An diesem Sonntagmorgen steht die 41. Springkonkurrenz Rothenfluh auf dem Programm. Es ist der Heim-Wettkampf für Nadine, die Mitglied des gastgebenden Reitvereins Schafmatt ist. Am Vortag stand sie noch für den Anlass im Einsatz – am Morgen als Ehrendame, am Nachmittag im Service im grossen Festzelt. Das ist bei den regionalen Springkonkurrenzen gang und gäbe. Zahlreiche Mitglieder des organisierenden Vereins nehmen jeweils auch selber an den Wettkampf-Prüfungen auf dem Parcours teil.

OK-Präsidentin und «TT»

Rund 600 Starts verzeichnete die diesjährige Springkonkurrenz Rothenfluh, 20 bis 25 Prozent davon dürften auf das Konto von Mitgliedern des Reitverein Schafmatt gehen, wie Esther Mischler sagt.

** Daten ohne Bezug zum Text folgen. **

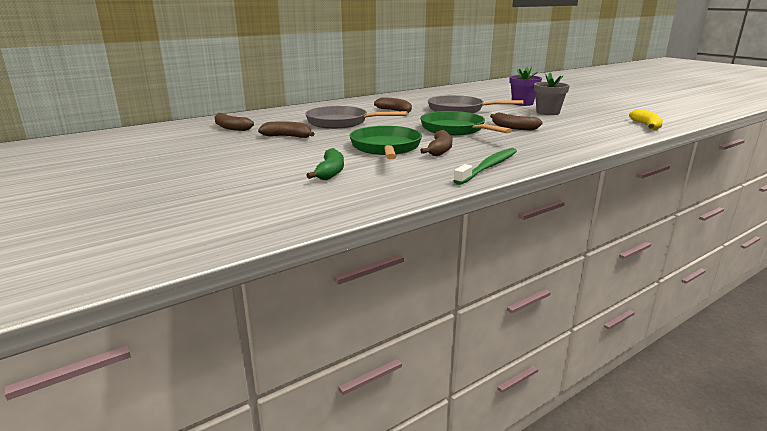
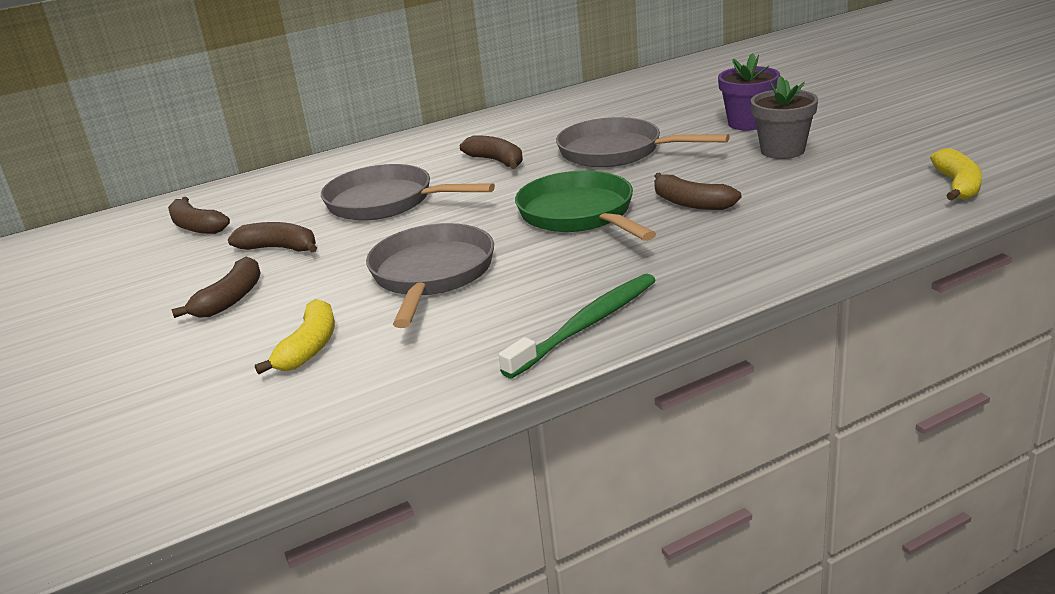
camera: 10 degrees right, 5 degrees up
green banana [306,148,344,180] -> yellow banana [255,299,335,374]
green pan [349,126,422,159] -> grey pan [366,223,494,328]
brown banana [420,130,453,156] -> brown banana moved to [171,257,261,318]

Sie steht dieses Jahr zum ersten Mal als OK-Präsidentin des Anlasses in der Verantwortung. Jedes der 120 Mitglieder sei neben sportlichen Einsätzen auch noch für den Verein im Einsatz. «Das Engagement bereitet mit Freude», sagt sie. Selber nimmt sie allerdings nicht am Wettkampf teil. «Ich bin keine Springreiterin.»

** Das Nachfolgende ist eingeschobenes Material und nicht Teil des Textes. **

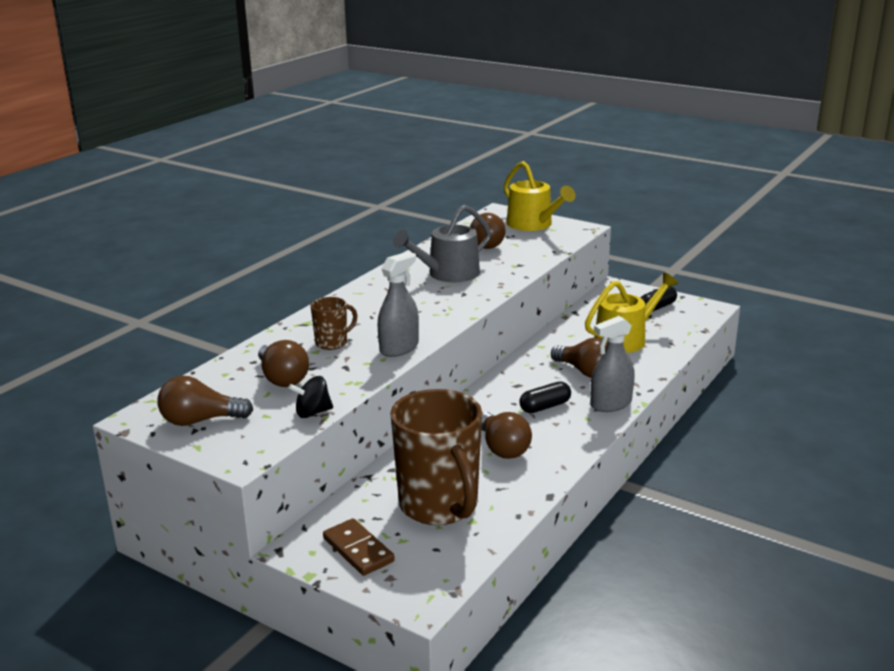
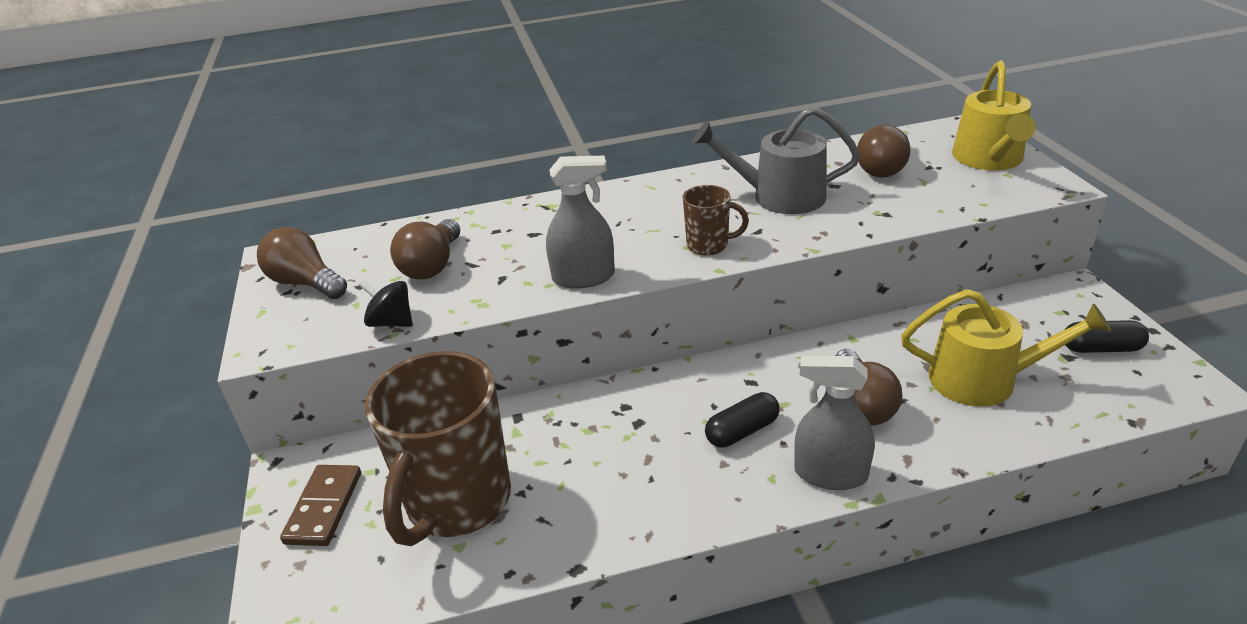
camera: 45 degrees right, 10 degrees up
brown mug [311,297,358,350] -> brown mug moved to [683,185,749,255]
brown light bulb [481,412,532,459] -> none
black capsule [519,382,571,413] -> black capsule turned 45 degrees counterclockwise [705,392,780,448]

Trotzdem ist sie an zahlreichen Springkonkurrenzen mit dabei, als Zuschauerin oder als «TT» für junge Mädchen. «‹TT› steht für Turniertrottel», sagt Mischler. Der Begriff des «TT» ist an diesen Anlässen gängig und man hört ihn immer mal wieder. Er beschreibt nichts anderes, als die Betreuungsperson des Springreiters. Der «TT» sorgt dafür, dass das Pferd bereit ist, wenn der Reiter die Parcoursbesichtigung abgeschlossen hat, gibt Tipps und hilft nach dem Wettkampf beim Verladen des Pferdes.

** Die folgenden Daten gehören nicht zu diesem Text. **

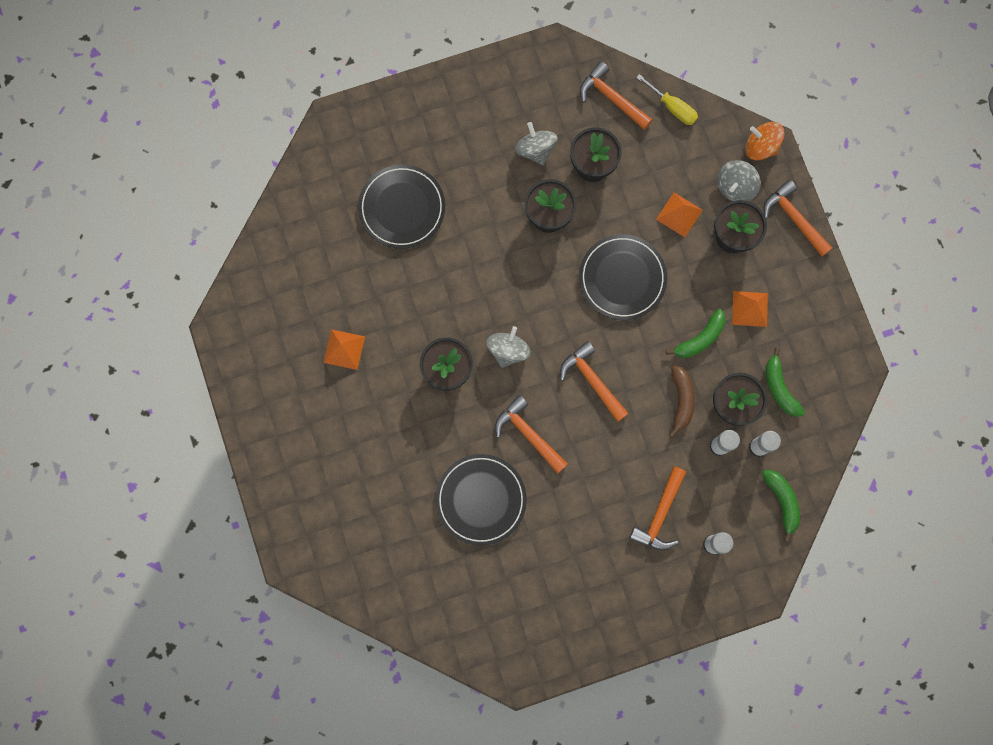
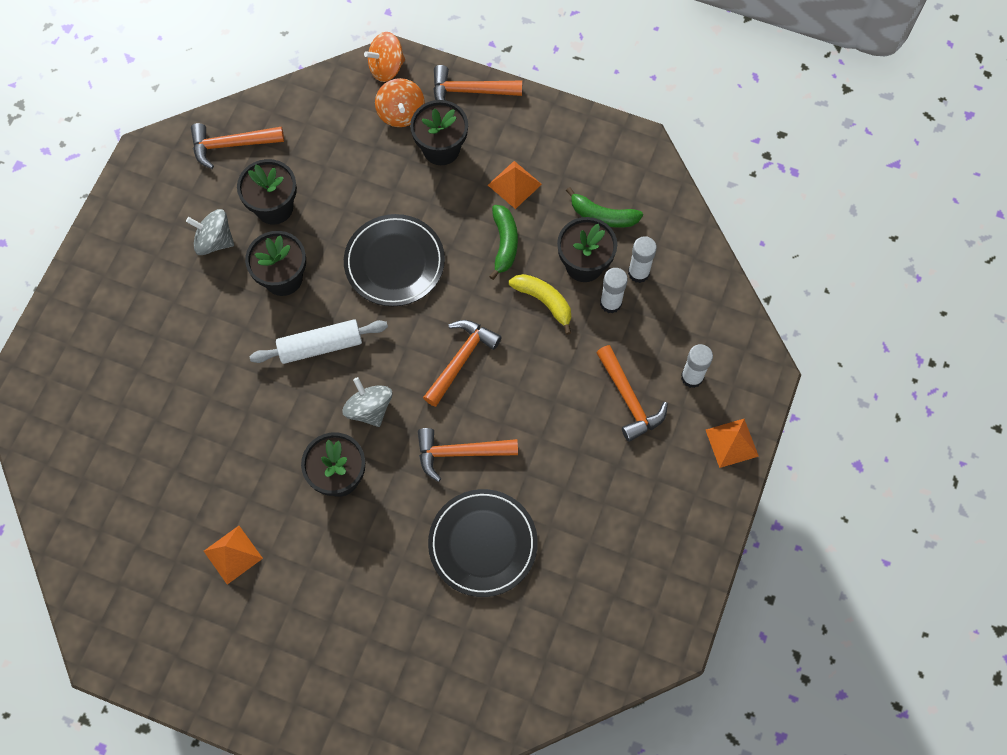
camera: 50 degrees left, 10 degrees down
black plate [358,165,445,249] -> none
orange hammer [560,341,629,422] -> orange hammer turned 120 degrees clockwise [423,320,502,407]
yellow screwdriver [636,74,698,125] -> none
orange pyramid [656,192,703,237] -> orange pyramid moved to [706,419,759,468]
brown banana [669,365,695,438] -> yellow banana [509,274,571,335]
grey spinning top [717,160,761,201] -> orange spinning top [375,78,425,127]
green banana [762,470,800,542] -> none
none -> white rolling pin [250,319,388,364]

Als «TT» ist an diesem Sonntag in Rothenfluh auch Nicole Meier im Einsatz. Die 20-Jährige aus Gelterkinden unterstützt dabei Christian Klaus, dessen Pferde sie sonst reitet. Klaus war der Vorgänger von Mischler als OK-Präsident der Springkonkurrenz Rothenfluh. Aber auch für Meier ist es nur einer von zahlreichen Einsätzen an diesem Wochenende. Am Samstag war sie noch selber am Start gestanden und amtete zudem während des gesamten Anlasses als Barchefin.

Im Training bei den Sprungers

Nadine Flubacher beginnt im Sommer ihre Lehre als kaufmännische Angestellte beim Baselbieter Sportamt. Sie wird dort quasi eine Sportlerlehre light absolvieren. Danach will sie ihre Leidenschaft fürs Reiten zum Beruf machen. «Ich arbeite nun seit drei Jahren mit meiner Stute Byjou. Mittlerweile sind wir ein gutes Team», sagt Nadine. Sie setzt täglich rund zwei Stunden für ihr Pferd ein und trainiert einmal wöchentlich am Lausener Reitsportzentrum Galms von Hansueli Sprunger, dem Vater der Schweizer Kaderreiterin Janika Sprunger.